BATAM (gokepri) – Pemko Batam menargetkan penghematan belanja melalui kebijakan kerja jarak jauh bagi ASN atau Work From Home (WFH). Langkah ini menyasar konsumsi listrik, BBM, hingga perjalanan dinas. Efektivitasnya bergantung pada disiplin OPD dan pengawasan.
Sekretaris Daerah Kota Batam Firmansyah menargetkan efisiensi belanja daerah hingga Rp18,1 miliar melalui kebijakan work from home (WFH) bagi aparatur sipil negara mulai 24 April 2026. Kebijakan ini mengacu pada Surat Edaran Wali Kota Batam Nomor 23 Tahun 2026 tentang penyesuaian pelaksanaan tugas ASN. Pemerintah kota mengaitkan WFH dengan upaya penghematan belanja operasional di tengah tekanan efisiensi anggaran.
Baca Juga: Pemko Batam Terapkan WFH Setiap Jumat bagi ASN
“WFH harus diikuti penghematan listrik dan air, dan penggunaan itu akan dilaporkan berkala ke Kementerian Dalam Negeri,” kata Firmansyah di Kantor Wali Kota Batam, Kamis, 23 April 2026.
Pemko Batam juga membatasi penggunaan kendaraan dinas dan perjalanan luar daerah. Seluruh organisasi perangkat daerah diminta menekan belanja bahan bakar minyak dan biaya perjalanan dinas.
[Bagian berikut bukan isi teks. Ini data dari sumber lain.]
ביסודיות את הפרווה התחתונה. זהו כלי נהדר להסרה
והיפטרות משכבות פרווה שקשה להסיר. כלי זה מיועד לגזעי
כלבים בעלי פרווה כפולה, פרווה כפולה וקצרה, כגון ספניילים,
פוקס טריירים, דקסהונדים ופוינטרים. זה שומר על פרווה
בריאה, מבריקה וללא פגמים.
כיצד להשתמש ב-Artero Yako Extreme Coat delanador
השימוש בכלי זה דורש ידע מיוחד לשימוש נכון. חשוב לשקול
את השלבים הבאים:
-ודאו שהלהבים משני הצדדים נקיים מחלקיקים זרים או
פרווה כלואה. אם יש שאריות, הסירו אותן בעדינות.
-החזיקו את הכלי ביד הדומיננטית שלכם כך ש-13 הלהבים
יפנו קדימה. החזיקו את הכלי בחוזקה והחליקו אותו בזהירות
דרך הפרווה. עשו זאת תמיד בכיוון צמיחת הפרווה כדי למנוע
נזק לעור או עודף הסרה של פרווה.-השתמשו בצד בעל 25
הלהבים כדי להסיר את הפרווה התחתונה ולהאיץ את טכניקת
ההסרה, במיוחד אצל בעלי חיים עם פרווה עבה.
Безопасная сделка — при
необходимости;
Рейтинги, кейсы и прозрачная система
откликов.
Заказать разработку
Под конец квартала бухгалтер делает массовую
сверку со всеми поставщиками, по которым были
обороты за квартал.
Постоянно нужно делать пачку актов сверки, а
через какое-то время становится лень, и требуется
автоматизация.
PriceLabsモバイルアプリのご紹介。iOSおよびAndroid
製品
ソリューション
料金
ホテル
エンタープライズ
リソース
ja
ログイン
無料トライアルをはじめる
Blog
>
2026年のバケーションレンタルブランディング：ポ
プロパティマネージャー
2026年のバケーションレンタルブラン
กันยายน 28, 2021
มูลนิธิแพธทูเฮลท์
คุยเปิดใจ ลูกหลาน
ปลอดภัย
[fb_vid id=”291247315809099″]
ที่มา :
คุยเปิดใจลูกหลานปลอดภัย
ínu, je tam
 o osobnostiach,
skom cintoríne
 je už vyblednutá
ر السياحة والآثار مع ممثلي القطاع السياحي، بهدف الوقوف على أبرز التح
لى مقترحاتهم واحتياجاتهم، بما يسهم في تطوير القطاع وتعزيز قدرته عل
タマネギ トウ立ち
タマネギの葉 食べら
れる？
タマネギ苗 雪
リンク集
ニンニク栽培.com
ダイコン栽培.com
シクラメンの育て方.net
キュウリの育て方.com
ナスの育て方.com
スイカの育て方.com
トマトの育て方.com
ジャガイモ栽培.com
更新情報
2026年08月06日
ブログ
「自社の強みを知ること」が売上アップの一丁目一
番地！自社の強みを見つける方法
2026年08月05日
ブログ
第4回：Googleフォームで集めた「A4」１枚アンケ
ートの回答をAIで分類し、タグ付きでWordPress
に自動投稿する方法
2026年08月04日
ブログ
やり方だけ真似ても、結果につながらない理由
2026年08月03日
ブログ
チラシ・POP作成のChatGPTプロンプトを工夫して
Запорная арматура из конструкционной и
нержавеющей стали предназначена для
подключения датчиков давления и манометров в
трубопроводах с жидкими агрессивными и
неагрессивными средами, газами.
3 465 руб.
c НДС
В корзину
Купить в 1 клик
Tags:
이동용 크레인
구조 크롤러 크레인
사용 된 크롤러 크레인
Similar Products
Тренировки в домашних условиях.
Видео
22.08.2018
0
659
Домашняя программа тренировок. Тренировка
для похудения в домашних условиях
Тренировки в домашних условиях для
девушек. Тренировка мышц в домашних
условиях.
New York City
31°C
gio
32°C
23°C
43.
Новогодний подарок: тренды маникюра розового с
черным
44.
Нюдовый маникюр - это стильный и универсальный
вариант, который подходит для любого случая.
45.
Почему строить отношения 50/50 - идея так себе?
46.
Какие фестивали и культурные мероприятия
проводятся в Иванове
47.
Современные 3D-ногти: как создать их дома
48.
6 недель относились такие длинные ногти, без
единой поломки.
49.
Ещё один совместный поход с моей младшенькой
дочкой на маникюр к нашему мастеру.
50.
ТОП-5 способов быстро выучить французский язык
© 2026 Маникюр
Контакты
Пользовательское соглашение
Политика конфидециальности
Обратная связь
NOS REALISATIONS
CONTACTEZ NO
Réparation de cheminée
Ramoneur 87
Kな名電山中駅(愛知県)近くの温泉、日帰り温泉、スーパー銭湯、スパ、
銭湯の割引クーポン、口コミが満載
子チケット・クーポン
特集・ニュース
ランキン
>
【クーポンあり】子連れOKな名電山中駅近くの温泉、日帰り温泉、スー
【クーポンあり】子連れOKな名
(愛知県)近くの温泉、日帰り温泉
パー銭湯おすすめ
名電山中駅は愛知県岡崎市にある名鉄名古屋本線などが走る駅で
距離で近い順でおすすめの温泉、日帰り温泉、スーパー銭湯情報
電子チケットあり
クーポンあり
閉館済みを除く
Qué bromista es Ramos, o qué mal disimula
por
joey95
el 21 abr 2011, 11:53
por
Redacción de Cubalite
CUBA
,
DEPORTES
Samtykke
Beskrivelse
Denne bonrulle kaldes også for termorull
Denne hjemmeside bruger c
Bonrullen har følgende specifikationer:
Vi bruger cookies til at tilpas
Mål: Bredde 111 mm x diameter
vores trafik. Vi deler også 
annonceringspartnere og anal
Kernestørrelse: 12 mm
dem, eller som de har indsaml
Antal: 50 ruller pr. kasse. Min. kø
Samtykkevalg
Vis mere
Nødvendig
Firmansyah menilai efisiensi ini bukan akibat keterbatasan anggaran, melainkan respons terhadap dinamika global. Ia meminta setiap OPD menerapkan kebiasaan hemat energi, termasuk mematikan perangkat listrik setelah jam kerja.
Kepala Badan Pengelola Keuangan dan Aset Daerah Kota Batam Abdul Malik menyebut tim anggaran daerah telah menghitung potensi efisiensi sebesar Rp18.155.350.882. Angka ini terdiri dari Rp10,81 miliar berdasarkan surat edaran wali kota dan Rp7,34 miliar dari penyesuaian pola kerja.
Penghematan tersebut bersumber dari belanja listrik, air, telepon, bahan bakar minyak, serta perjalanan dinas. Namun, realisasi efisiensi bergantung pada kepatuhan masing-masing OPD dalam menjalankan kebijakan.
Hingga 31 Maret 2026, realisasi pendapatan daerah mencapai Rp988,16 miliar atau 23,61 persen dari target. Adapun realisasi belanja sebesar Rp775,06 miliar atau 18,02 persen.
Abdul Malik meminta setiap OPD menghitung kebutuhan belanja pegawai hingga akhir tahun dan menyesuaikan rencana anggaran kas dengan kebutuhan riil.